How to weight features before clustering

kayvanjoo
kayvanjoo New Altair Community Member
edited November 5 in Community Q&A

Dear all,

I have set of data that I want to cluster but before clustering I want to weight my features.

My question is how should I label my data as feature selection methods require a label role and I actually do not have any real label yet?

Should I set my expriments IDs as the label ?

What feature selection methods can I use before I cluster my data?

 

Thanks for your attention!

 

Answers

  • Telcontar120
    Telcontar120 New Altair Community Member

    If you don't have a label, then how are you planning to assign weights?  Assigning the label tells RapidMiner the thing you are interested in predicting, which most weighting schemes will evaluate other attributes with respect to that label.  So don't use an ID variable, that would be pointless.  So perhaps you can explain a bit more about what you are trying to accomplish with the weighting prior to clustering?

     

  • kayvanjoo
    kayvanjoo New Altair Community Member

    Yes true !

    The reason that I want to use attribute weighting is that I somehow want to do feature selection and selecting statistically imporant features with a weight higher than .5 for example in order to classify my data points and that's why I want to do attribute weighting but I actually now dont have any idea that how can it be done or if it is possible or not!

    looking forward for your suggestions !

  • Telcontar120
    Telcontar120 New Altair Community Member

    When you say "statistically important" that implies you have a reference point---statistically important to what?  That's generally when you have a label.
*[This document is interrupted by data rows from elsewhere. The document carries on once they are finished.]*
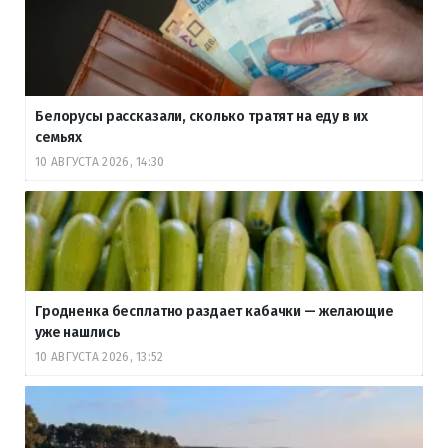
Белорусы рассказали, сколько тратят на еду в их
семьях
10 АВГУСТА 2026, 14:30
Гродненка бесплатно раздает кабачки — желающие
уже нашлись
10 АВГУСТА 2026, 13:52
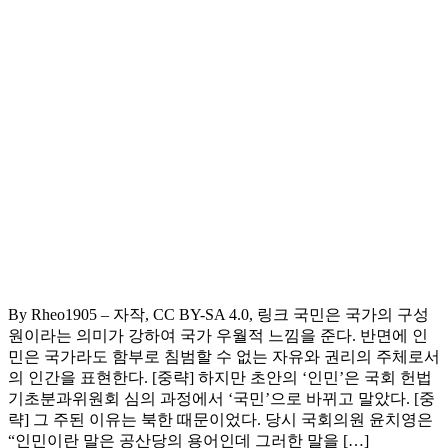
By Rheo1905 – 자작, CC BY-SA 4.0, 링크 국민은 국가의 구성
원이라는 의미가 강하여 국가 우월적 느낌을 준다. 반면에 인
민은 국가라도 함부로 침범할 수 없는 자유와 권리의 주체로서
의 인간을 표현한다. [중략] 하지만 초안의 ‘인민’은 국회 헌법
기초분과위원회 심의 과정에서 ‘국민’으로 바뀌고 말았다. [중
략] 그 주된 이유는 북한 때문이었다. 당시 국회의원 윤치영은
“인민이란 말은 공산당의 용어인데 그러한 말을 […]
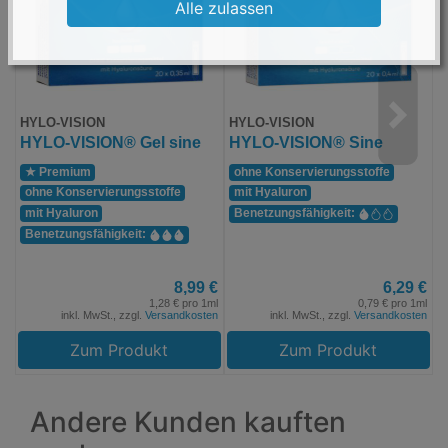
Alle zulassen
HYLO-VISION
HYLO-VISION
HYLO-VISION® Gel sine
HYLO-VISION® Sine
★ Premium
ohne Konservierungs­stoffe
ohne Konservierungs­stoffe
mit Hyaluron
mit Hyaluron
Benetzungs­fähigkeit:
Benetzungs­fähigkeit:
8,99 €
6,29 €
1,28 € pro 1ml
0,79 € pro 1ml
inkl. MwSt., zzgl.
Versandkosten
inkl. MwSt., zzgl.
Versandkosten
Zum Produkt
Zum Produkt
Andere Kunden kauften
Machine learning problems in general are classified as either supervised learning, where you have some specific target variable (called a label in RapidMiner) in mind, and unsupervised learning, where you don't have such a goal and instead the algorithms are merely looking for interesting structures or relationships in the data.

     

    You haven't said much about what you are actually trying to accomplish, but if clustering is the key method, then I would suggest that you go ahead and run your clustering without worrying about weighting yet.

     

  • Thomas_Ott
    Thomas_Ott New Altair Community Member

    Yes, you can do all that. What you want to check out is the Select by Weights operator. There you can set your threshold and automatically select the attributes you want.